((

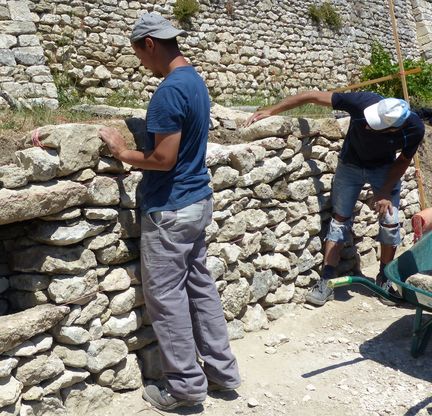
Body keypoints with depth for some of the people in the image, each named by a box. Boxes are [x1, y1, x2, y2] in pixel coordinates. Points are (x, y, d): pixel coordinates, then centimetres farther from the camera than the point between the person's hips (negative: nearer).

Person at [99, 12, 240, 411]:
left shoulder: (169, 90, -21)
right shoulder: (196, 81, 10)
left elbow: (163, 159, -23)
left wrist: (122, 151, -8)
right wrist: (135, 136, 13)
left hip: (169, 211, -9)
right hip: (198, 201, 9)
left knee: (166, 297, 3)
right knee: (201, 286, 15)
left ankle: (186, 385, 14)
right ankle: (222, 369, 25)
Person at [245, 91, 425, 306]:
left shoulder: (414, 128, -32)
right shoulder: (362, 102, -37)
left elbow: (403, 160, -11)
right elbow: (313, 96, -29)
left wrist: (384, 192, -18)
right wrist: (271, 110, -27)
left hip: (385, 168, 1)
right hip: (350, 164, 0)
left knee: (390, 222, -5)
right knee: (340, 219, -2)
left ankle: (384, 280, 16)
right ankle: (325, 282, 2)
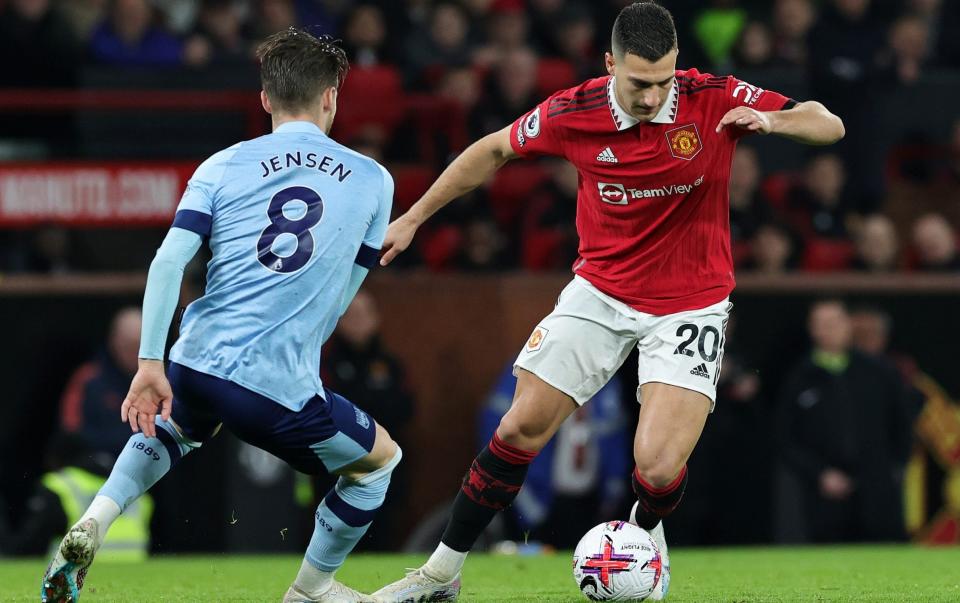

))

* [The task]: Recast every line of the entries above as a JSON list of strings, one string per line, skipping blank lines and leaving the pictures out.

* [Answer to the exercise]:
[
  "Body keypoints with depth for some of the people in the image, each named by a box. Boxes are [x1, y1, x2, y2] in pixel coordinates. Points are (x, y, d): pixel coordinates, then centimetres farther from the camera than the point between the person's hips (negative: nearer).",
  "Person at [99, 12, 240, 411]:",
  "left shoulder: (169, 90, -21)",
  "right shoulder: (196, 81, 10)",
  "left elbow: (163, 159, -23)",
  "left wrist: (122, 151, -8)",
  "right wrist: (135, 136, 13)",
  "left hip: (169, 211, -9)",
  "right hip: (198, 201, 9)",
  "left knee: (166, 297, 3)",
  "right knee: (201, 286, 15)",
  "left ankle: (186, 385, 14)",
  "right ankle: (222, 369, 25)",
  "Person at [245, 91, 425, 306]:",
  "left shoulder: (414, 128, -32)",
  "right shoulder: (362, 102, -37)",
  "left elbow: (403, 160, -11)",
  "right elbow: (313, 96, -29)",
  "left wrist: (384, 192, -18)",
  "right wrist: (271, 110, -27)",
  "left hip: (385, 168, 1)",
  "right hip: (350, 164, 0)",
  "left knee: (390, 222, -5)",
  "right knee: (340, 219, -2)",
  "left ankle: (384, 280, 16)",
  "right ankle: (325, 282, 2)"
]